— Exercise tasks —
[1] In the PySpark dataframe question, which column of df_b should be added to df_a as a new column?
[2] Pick up the PySpark dataframe question after its last line and carry it forward.

— Selected excerpt —
***

0

I have two dataframes as follows. I want to add a new column to dataframe df_a from dataframe df_b column val_1 based on the condition df_a.col_p == df_b.id

df_a = sqlContext.createDataFrame([(1412, 31, 1), (2422, 21, 1), (4223, 22, 2), (
    2244, 43, 1), (1235, 54, 1), (4126, 12, 5), (2342, 44, 1 )], ["idx", "col_n", "col_p"])
df_a.show()

+----+-----+-----+
| idx|col_n|col_p|
+----+-----+-----+
|1412|   31|    1|
|2422|   21|    1|
|4223|   22|    2|
|2244|   43|    1|
|1235|   54|    1|
|4126|   12|    5|
|2342|   44|    1|
+----+-----+-----+
df_b = sqlContext.createDataFrame([(1, 1, 1), (2, 1, 1), (3, 1, 2), (
    4, 1, 1), (5, 2, 1), (6, 2, 2)], ["id", "val_1", "val_2"])

***

— Information —

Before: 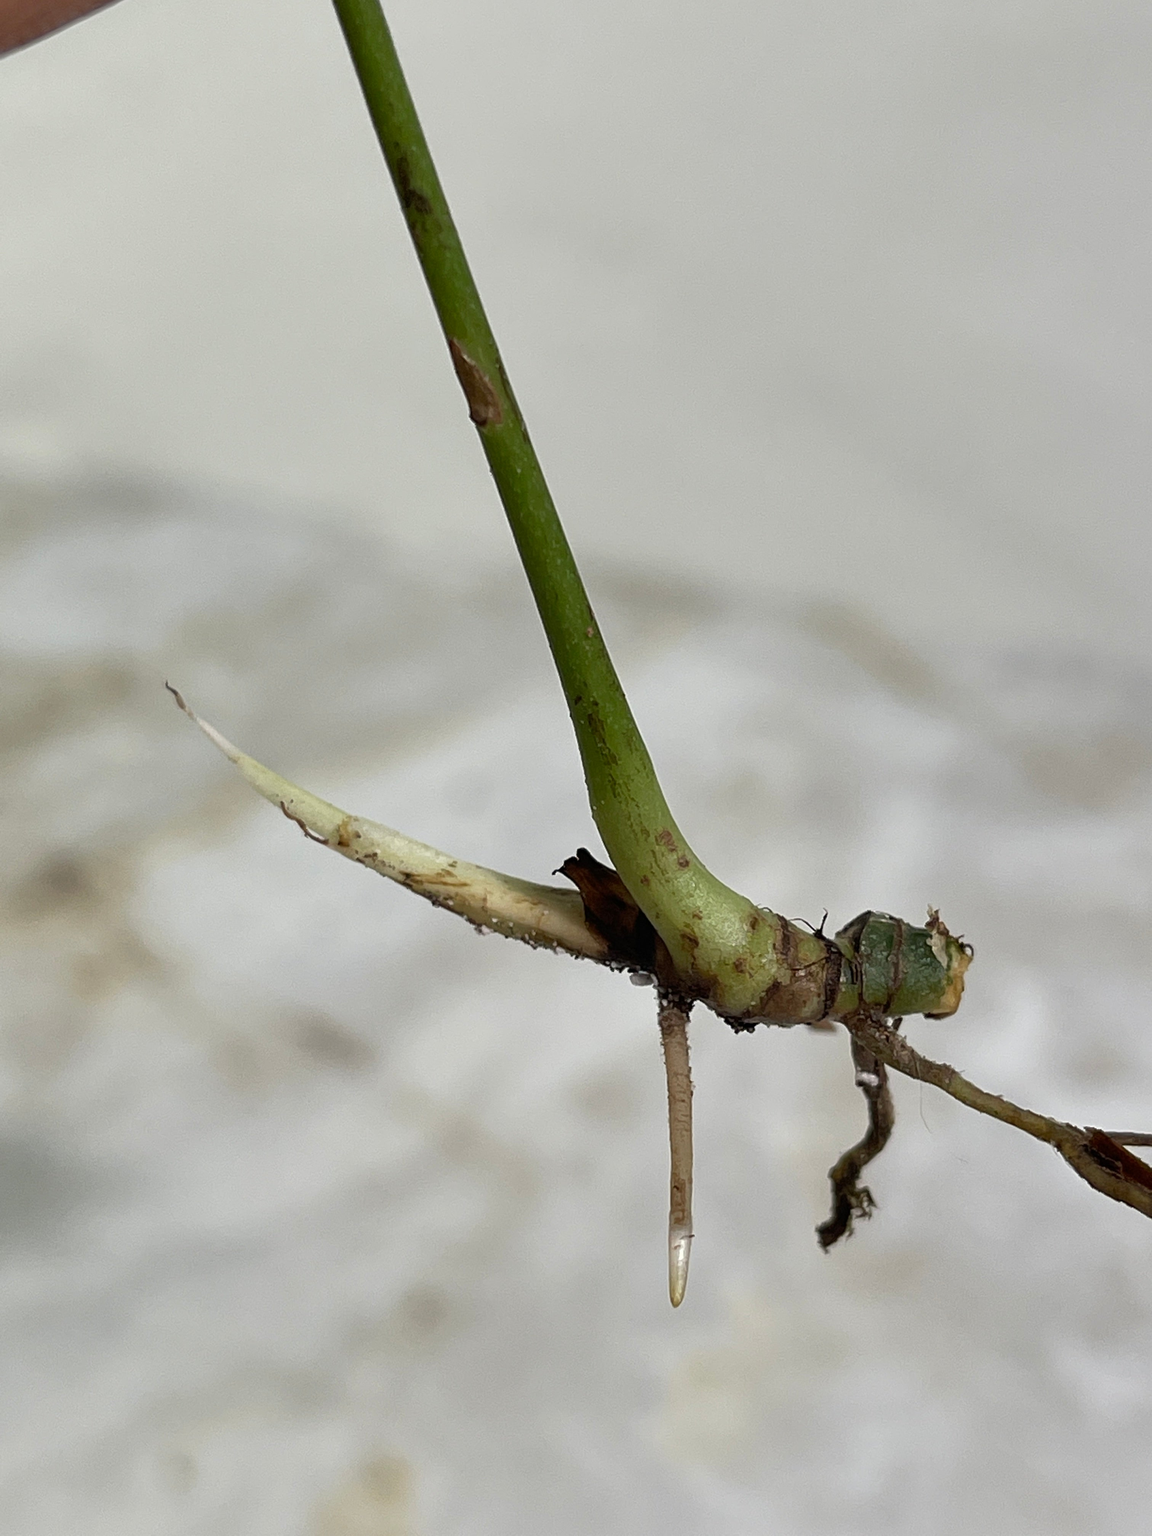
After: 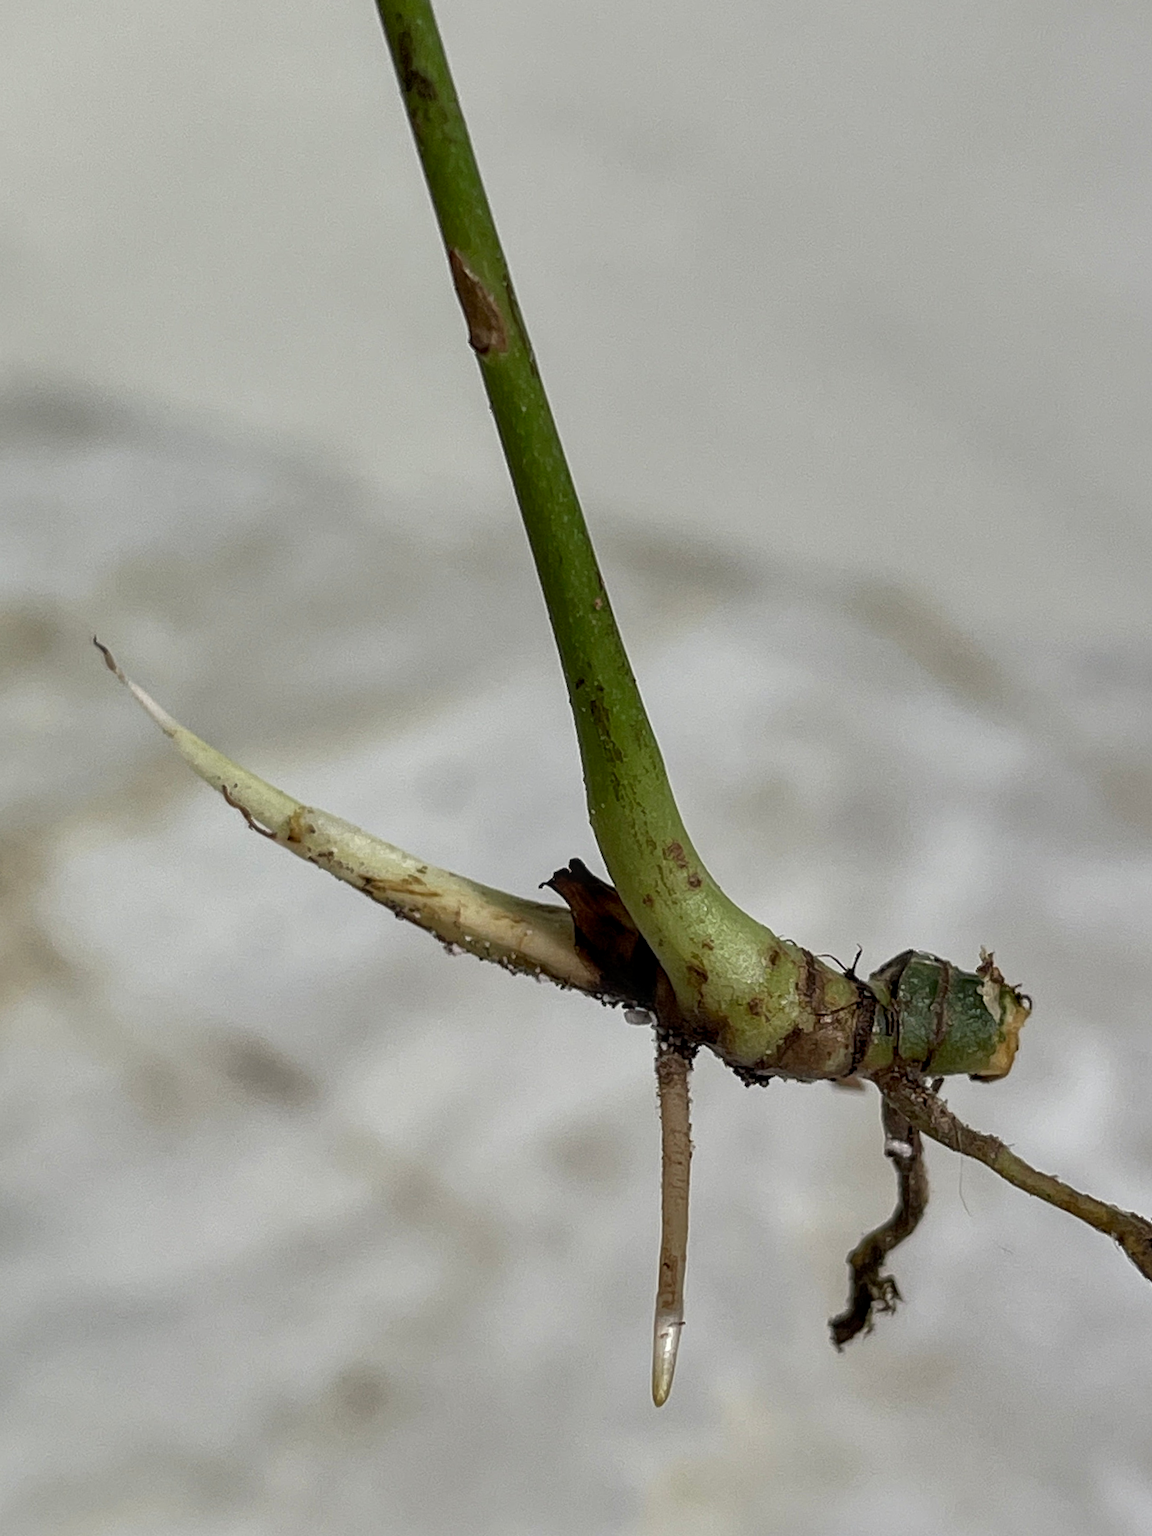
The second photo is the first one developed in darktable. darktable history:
local contrast: on, module defaults
crop and rotate: angle -2.92°, left 5.166%, top 5.206%, right 4.609%, bottom 4.588%
shadows and highlights: shadows -20.29, white point adjustment -2.03, highlights -34.87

***

— Task responses —
[1] val_1

[2]
df_b.show()

+---+-----+-----+
| id|val_1|val_2|
+---+-----+-----+
|  1|    1|    1|
|  2|    1|    1|
|  3|    1|    2|
|  4|    1|    1|
|  5|    2|    1|
|  6|    2|    2|
+---+-----+-----+

Expected output

+----+-----+-----+-----+
| idx|col_n|col_p|val_1|
+----+-----+-----+-----+
|1412|   31|    1|    1|
|2422|   21|    1|    1|
|4223|   22|    2|    1|
|2244|   43|    1|    1|
|1235|   54|    1|    1|
|4126|   12|    5|    2|
|2342|   44|    1|    1|
+----+-----+-----+-----+

My code

cond = (df_a.col_p == df_b.id) 
df_a_new = df_a.join(df_b, cond, how ='full').withColumn('val_new', F.when(cond, df_b.val_1))
df_a_new = df_a_new.drop(*['id', 'val_1', 'val_2'])
df_a_new = df_a_new.filter(df_a_new.idx. isNotNull())
df_a_new.show()

How can I get the proper output as expected result with correct index order?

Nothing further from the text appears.